SER vs ESTAR: What is the difference?

SER vs ESTAR that is the dilemma! The Spanish irregular verbs SER and ESTAR both translate to the English verb ‘to be’, but SER and ESTAR are used differently and most Spanish learners encounter difficulties on their usage.


Since both verbs are two of the most commonly used ones in Spanish, and are highly irregular in forms (at you can see in the present tense conjugation on the right), it is important to learn  their conjugations but overall when one should be used over the other to be able to form accurate sentences.

So first let see the whole conjugation of SER and how to form verb ESTAR in all the tenses.

SER vs ESTAR, what is the difference?

Usage of SER

SER is used to…

  • describe inherent characteristic or quality and conditions that are more or less permanent or long term:

Soy alto (I’m tal).

Teresa es divertida (Teresa is funny).

El coche de Carlo es rojo (Carlo’s car is red).

Arturo es inteligente (Arthur is an intelligent man).

Su familia es católica (Her family is Catholic).

  • express time, day, and hour: 

¿Qué hora es? (What time is it?)

Es la una y diez (It’s ten minutes after one o’clock).

Son las dos de la tarde (It’s two o’clock in the afternoon).

Hoy es lunes (Today is Monday).

Es 5 de enero de 2017 (It’s January 5, 2017).

  • tell a person’s origin or nationality:

¿De dónde eres? (Where are you from?).

Soy  estadounidense (I’m from the United States).

Mi esposa es alemana (My wife is German).

Paul es frances (Paul is French).

  • express relationships: 

Marta es la esposa de Fernado  (Marta is Ferndo’s wife).

Tomás es mi primo (Tomás is my cousin).

  • tell a person’s profession or occupation. 

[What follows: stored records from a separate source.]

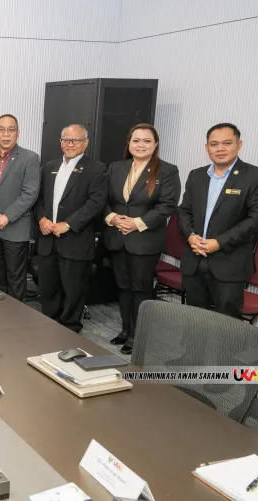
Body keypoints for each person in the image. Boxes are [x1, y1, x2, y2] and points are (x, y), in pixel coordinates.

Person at [178, 123, 258, 319]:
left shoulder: (256, 176)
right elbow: (184, 211)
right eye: (214, 144)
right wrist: (190, 236)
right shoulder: (197, 175)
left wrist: (219, 242)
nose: (220, 149)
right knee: (193, 319)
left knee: (226, 324)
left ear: (239, 144)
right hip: (194, 260)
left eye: (227, 143)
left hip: (229, 264)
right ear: (207, 148)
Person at [104, 124, 180, 354]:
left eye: (147, 141)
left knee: (140, 290)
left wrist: (136, 223)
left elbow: (167, 205)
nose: (141, 145)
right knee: (122, 287)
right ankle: (126, 329)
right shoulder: (116, 167)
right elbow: (103, 198)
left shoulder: (167, 171)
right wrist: (112, 218)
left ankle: (139, 336)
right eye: (136, 140)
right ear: (129, 143)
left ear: (155, 144)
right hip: (117, 236)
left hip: (144, 240)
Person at [34, 124, 108, 333]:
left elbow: (96, 203)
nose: (70, 144)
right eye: (66, 140)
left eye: (75, 140)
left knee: (73, 291)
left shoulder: (96, 169)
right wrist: (41, 219)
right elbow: (39, 198)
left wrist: (67, 224)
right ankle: (49, 325)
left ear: (86, 143)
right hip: (48, 240)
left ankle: (69, 330)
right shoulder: (50, 166)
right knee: (47, 288)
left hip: (75, 241)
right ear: (60, 142)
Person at [0, 114, 40, 301]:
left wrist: (6, 217)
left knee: (16, 281)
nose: (6, 134)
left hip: (15, 228)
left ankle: (16, 317)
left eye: (11, 129)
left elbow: (30, 193)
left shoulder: (30, 158)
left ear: (18, 133)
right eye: (1, 130)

Soy contable (I’m an accountant).

Lola es enfermera (Lola is a nurse).

Usage of ESTAR

Estar is used…

  • to indicate or ask for physical or geographical locations:

¿Dónde están tus hijos? (Where are your children?).

Ana está en el mercado (Anna is in the market). 

Machu Pichu está en Perú (Machu Pichu is in Peru).

¿Dónde está Canadá?  (Where is Canada?)

  • with an adjective to express a changeable condition:

Mi abuela está enferma (My grand mother is sick).

Estoy cansado/a (I’m tired).

¿Cómo está la tarta? (How’s the cake?).

Su madre está enfadada (His mother is angry).

¿Cómo estás? (How are you?).

Estoy bien (I’m well).

  • to describe the weather, a constantly changing condition:

El día está frío (the day is cold).

Está nublado (It’s cloudy).

  • with a gerund to form progressive tenses. In Spanish, a gerund is an invariable verb form which ends in –ndo for all verb groups. It is formed by dropping the infinitive endings and adding –ando (AR verbs) and –iendo (ER and IR verbs) to the stem. Examples: 

Estamos pasado las vacaciones en Mallorca (We are spending our holidays on Mallorca).

Estábamos durmiendo cuando llegaron mis padres (We were sleeping when my parent arrived).

SER vs ESTAR with adjectives

Some adjectives convey an entirely different meaning depending on which verb they are used with. Here you have some examples, but click in the link to learn more:

Los niños están listos (The children are ready).

Los niños están listos (The children are clever).

Carlota está feliz (Carlota is happy).

Carlota es feliz (Carlota is a happy person).

Lucas está orgulloso (Lucas is proud).

Lucas es orgulloso (Lucas is conceited).

Ramón está callado (Ramón is quiet).

Ramón es callado (Ramón is introverted).